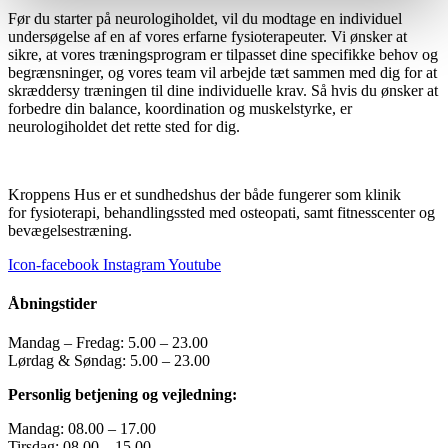
Før du starter på neurologiholdet, vil du modtage en individuel
undersøgelse af en af vores erfarne fysioterapeuter. Vi ønsker at
sikre, at vores træningsprogram er tilpasset dine specifikke behov og
begrænsninger, og vores team vil arbejde tæt sammen med dig for at
skræddersy træningen til dine individuelle krav. Så hvis du ønsker at
forbedre din balance, koordination og muskelstyrke, er
neurologiholdet det rette sted for dig.
Kroppens Hus er et sundhedshus der både fungerer som klinik
for fysioterapi, behandlingssted med osteopati, samt fitnesscenter og
bevægelsestræning.
Icon-facebook
Instagram
Youtube
Åbningstider
Mandag – Fredag: 5.00 – 23.00
Lørdag & Søndag: 5.00 – 23.00
Personlig betjening og vejledning:
Mandag: 08.00 – 17.00
Tirsdag: 08.00 – 15.00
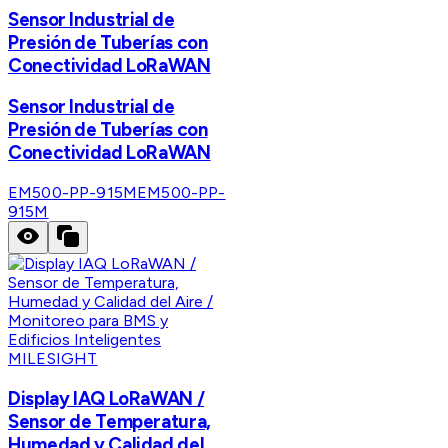
Sensor Industrial de
Presión de Tuberías con
Conectividad LoRaWAN
Sensor Industrial de
Presión de Tuberías con
Conectividad LoRaWAN
EM500-PP-915M
EM500-PP-
915M
MILESIGHT
Display IAQ LoRaWAN /
Sensor de Temperatura,
Humedad y Calidad del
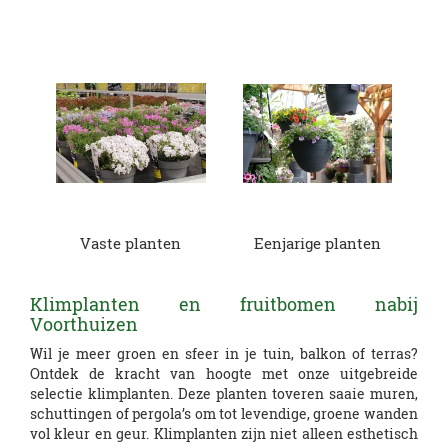
Vaste planten
Eenjarige planten
Klimplanten en fruitbomen nabij
Voorthuizen
Wil je meer groen en sfeer in je tuin, balkon of terras?
Ontdek de kracht van hoogte met onze uitgebreide
selectie klimplanten. Deze planten toveren saaie muren,
schuttingen of pergola’s om tot levendige, groene wanden
vol kleur en geur. Klimplanten zijn niet alleen esthetisch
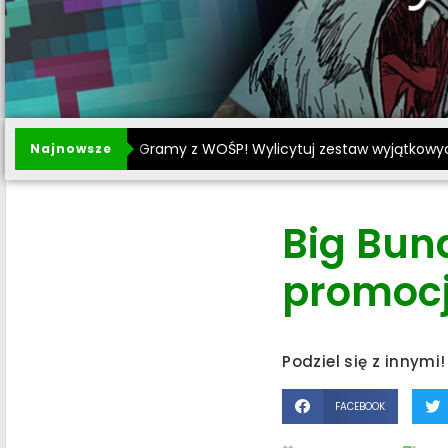
Gramy z WOŚP! Wylicytuj zestaw wyjątkowy
Najnowsze
Big Bund
promocj
Podziel się z innymi!
FACEBOOK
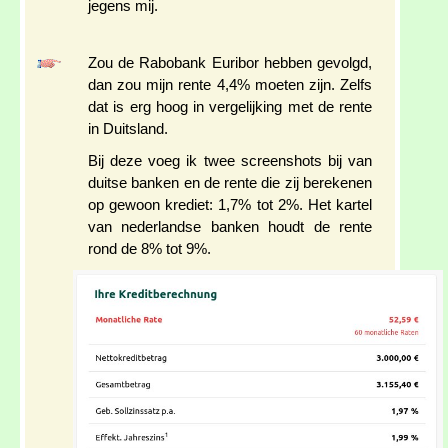
jegens mij.
Zou de Rabobank Euribor hebben gevolgd,
dan zou mijn rente 4,4% moeten zijn. Zelfs
dat is erg hoog in vergelijking met de rente
in Duitsland.
Bij deze voeg ik twee screenshots bij van
duitse banken en de rente die zij berekenen
op gewoon krediet: 1,7% tot 2%. Het kartel
van nederlandse banken houdt de rente
rond de 8% tot 9%.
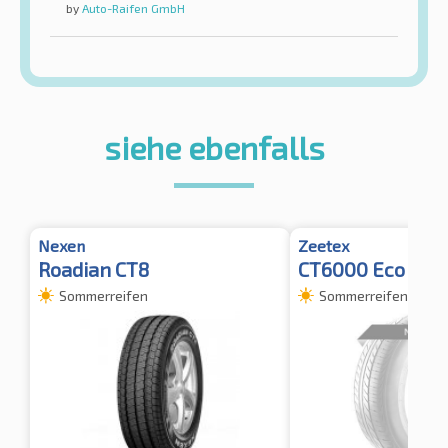
by
Auto-Raifen GmbH
siehe ebenfalls
Nexen
Zeetex
Roadian CT8
CT6000 Eco
Sommerreifen
Sommerreifen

_ _ _ _ _

# Exercise goal
Everything from the line containing "Auto-Raifen GmbH" to the end of the records must be written out exactly; include both of those lines and no others.

# Result
Auto-Raifen GmbH
siehe ebenfalls
Nexen
Zeetex
Roadian CT8
CT6000 Eco
Sommerreifen
Sommerreifen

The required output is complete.